Характером и задором Андрей Тимофеевич категорически не похож на вялого пенсионера – скорее на экзальтированного, очень целеустремлённого юношу. Это импонирует Макаровне.
– Я открыл, что, если саваном протереть очки, увидишь покойников! Что если прочесть над дохлой тушей заклинание, то спустя тринадцать часов, тринадцать минут и тринадцать секунд откроется потайной лаз в запретные города! Придумал записывать проклятия прогоревшей щепкой от гроба или кремационной костью!.. – он умолкает и, чуть пожевав пересохшими от волнения губами, признаётся: – Полагаю, мне не хватает нужного покровительства. Укрепляющего могущества извне! Я поэтому душу хотел продать, чтобы Сатана помогал!
– Дался он тебе! – ведьма кривит бородавчатую рожу. – В церковь лучше сходи, у боженьки попроси!
– Не хочу! – капризничает Сапогов. – Не выношу Бога!
– Ну тогда своруй у него колдовства! – не спорит Макаровна. – Он даже не заметит.
– Опять издеваетесь?! – злится счетовод. – Это же церковь!

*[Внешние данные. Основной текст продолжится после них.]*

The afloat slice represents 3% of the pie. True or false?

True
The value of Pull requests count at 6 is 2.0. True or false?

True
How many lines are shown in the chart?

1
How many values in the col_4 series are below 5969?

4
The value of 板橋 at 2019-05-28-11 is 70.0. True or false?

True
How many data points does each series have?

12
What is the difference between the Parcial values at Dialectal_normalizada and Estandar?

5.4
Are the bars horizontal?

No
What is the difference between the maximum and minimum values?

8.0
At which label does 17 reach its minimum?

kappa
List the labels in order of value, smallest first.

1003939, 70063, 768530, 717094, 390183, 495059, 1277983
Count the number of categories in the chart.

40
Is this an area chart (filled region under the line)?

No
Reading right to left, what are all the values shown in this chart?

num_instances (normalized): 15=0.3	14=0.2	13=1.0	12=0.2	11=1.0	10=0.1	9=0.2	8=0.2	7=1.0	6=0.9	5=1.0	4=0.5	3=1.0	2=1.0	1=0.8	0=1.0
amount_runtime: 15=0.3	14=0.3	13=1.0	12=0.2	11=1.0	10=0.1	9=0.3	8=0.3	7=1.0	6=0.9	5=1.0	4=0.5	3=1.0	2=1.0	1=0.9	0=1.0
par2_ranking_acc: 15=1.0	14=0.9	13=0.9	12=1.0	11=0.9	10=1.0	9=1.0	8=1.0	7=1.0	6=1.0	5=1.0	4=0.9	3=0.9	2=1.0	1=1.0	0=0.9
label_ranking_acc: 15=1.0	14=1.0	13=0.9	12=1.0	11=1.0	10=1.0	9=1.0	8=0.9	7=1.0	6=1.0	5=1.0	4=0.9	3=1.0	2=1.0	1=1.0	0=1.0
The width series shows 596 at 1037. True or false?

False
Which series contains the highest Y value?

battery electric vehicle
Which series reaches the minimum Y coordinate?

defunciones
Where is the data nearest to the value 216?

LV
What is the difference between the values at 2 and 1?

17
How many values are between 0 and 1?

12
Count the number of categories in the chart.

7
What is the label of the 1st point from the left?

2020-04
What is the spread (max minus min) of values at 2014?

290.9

– Так священники главные колдуны и есть! – ухмыляется в ответ Макаровна.
– Это как? Объясните подробней!
– Да что тут непонятного? – Макаровна пожимает плечами. – Вот талдычит перед иконой поп: «Бог, защити-ка мне Петрова!» А ты, ежели хочешь сгубить Петрова, что должен просить? «Бог, кому говорю, не защищай Петрова!»
Ведьма права. Речь идёт о снятии магической брони с человека. А после этого можно делать с ним что угодно.
– Бог меня разве послушает?!
– А ты сбреши, что Петров его больше не любит! Бог обидится, и пропал Петров. Хана ему! Самая завалящая порча убьёт!
– Вдруг не поверит? – сомневается Сапогов.
– Так для этого и хитрости имеются небольшие…
– Какие? – жадно интересуется Сапогов. – Мне-то они и нужны!